Stop buying new cars and save the environment – what a load of rubbish!
Just when you think you've heard it all, you read something so absurd you just have to pass comment. This one is particularly laughable:
There was an article in the Telegraph recently about Government adviser Professor David MacKay.
According to Prof MacKay we need to stop buying new cars, fridges and washing machines and instead repair them when they breakdown, in a bid to save our environment.
Excuse the pun but what a load of rubbish!
These comments are just the sort of ridiculous ideology that shows up the establishment and gives us, the taxpayers, more fuel to question why we bother voting.
These comments in particular are so absurd that further down the same article there's even a comment from the energy department (Professor MacKay is the department's chief scientific officer) to point out these are the professor's 'personal view'.
Personal views or not, they have not been thought through and show someone totally out of touch with reality.
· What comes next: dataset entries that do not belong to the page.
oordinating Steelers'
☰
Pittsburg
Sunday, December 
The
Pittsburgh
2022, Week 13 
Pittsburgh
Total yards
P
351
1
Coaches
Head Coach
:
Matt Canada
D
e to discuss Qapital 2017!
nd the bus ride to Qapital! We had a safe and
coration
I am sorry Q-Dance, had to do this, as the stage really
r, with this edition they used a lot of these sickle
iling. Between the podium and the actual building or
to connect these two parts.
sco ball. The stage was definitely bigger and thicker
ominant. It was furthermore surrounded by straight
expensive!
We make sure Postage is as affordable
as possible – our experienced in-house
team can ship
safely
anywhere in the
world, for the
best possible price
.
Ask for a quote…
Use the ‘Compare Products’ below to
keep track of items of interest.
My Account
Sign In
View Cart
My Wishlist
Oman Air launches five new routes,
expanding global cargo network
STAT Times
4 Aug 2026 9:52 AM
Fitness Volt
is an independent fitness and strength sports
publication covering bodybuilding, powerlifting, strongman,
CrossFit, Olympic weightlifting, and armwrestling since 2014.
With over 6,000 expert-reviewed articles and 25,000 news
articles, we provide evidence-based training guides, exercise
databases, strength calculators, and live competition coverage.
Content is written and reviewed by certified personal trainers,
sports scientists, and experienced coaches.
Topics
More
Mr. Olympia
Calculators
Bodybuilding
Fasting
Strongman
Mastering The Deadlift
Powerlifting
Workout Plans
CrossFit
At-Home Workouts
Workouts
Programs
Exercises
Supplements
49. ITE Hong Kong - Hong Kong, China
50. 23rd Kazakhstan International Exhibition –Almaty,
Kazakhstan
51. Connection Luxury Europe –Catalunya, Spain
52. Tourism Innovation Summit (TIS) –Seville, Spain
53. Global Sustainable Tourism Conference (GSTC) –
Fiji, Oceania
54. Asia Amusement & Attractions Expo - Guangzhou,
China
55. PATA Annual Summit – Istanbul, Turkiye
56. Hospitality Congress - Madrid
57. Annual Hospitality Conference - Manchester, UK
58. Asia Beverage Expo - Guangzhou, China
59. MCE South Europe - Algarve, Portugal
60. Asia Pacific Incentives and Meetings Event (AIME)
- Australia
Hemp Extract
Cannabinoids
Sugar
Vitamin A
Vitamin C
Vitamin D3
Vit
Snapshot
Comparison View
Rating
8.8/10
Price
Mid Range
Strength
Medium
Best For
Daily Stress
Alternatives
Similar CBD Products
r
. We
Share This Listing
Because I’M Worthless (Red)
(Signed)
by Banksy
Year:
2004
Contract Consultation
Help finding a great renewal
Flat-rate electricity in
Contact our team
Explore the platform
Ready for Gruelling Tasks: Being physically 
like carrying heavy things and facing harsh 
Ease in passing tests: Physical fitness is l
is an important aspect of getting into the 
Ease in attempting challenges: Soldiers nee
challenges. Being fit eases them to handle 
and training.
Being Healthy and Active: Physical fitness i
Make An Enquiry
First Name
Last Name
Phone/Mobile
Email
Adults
If the professor hadn't already noticed, it's a tough time for everyone at the moment and repairing something rather than replacing it is probably the first step anyone would consider, especially when it comes to kitchen appliances.
The same goes for cars. There's a whole industry of car mechanics, garages repairs and breakdown services that support vehicle repairs and upkeep.
Buying new cars puts safety first
We are not a throwaway society when it comes to cars but equally there comes a point when a car is not safe to continue to run. Is Professor MacKay suggesting drivers should continue to run them after this point?
We won't insure cars over six years old. Advances in technology and safety specifications mean that we want the best cars for young drivers. You can't put a price on safety, not even an environmental or energy-saving one.
While respecting the work of the professor, I'll leave the last word to one of his colleagues who is quoted in the same article - Peter Lilley, MP said the professor 'should either decide whether he's chief scientific adviser [at DECC] or whether he's going to join Friends of the Earth and knit his own socks'.